**Stored data entries**
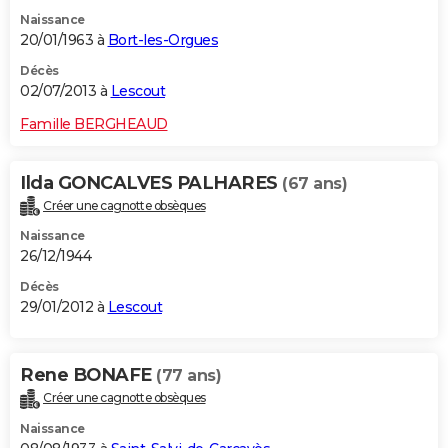
Naissance
20/01/1963 à
Bort-les-Orgues
Décès
02/07/2013 à
Lescout
Famille BERGHEAUD
Ilda GONCALVES PALHARES
(67 ans)
Créer une cagnotte obsèques
Naissance
26/12/1944
Décès
29/01/2012 à
Lescout
Rene BONAFE
(77 ans)
Créer une cagnotte obsèques
Naissance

**Task to carry out**
Write out every line of the material word for word, leaving the pictures out.

**Solved problem**
Naissance
20/01/1963 à
Bort-les-Orgues
Décès
02/07/2013 à
Lescout
Famille BERGHEAUD
Ilda GONCALVES PALHARES
(67 ans)
Créer une cagnotte obsèques
Naissance
26/12/1944
Décès
29/01/2012 à
Lescout
Rene BONAFE
(77 ans)
Créer une cagnotte obsèques
Naissance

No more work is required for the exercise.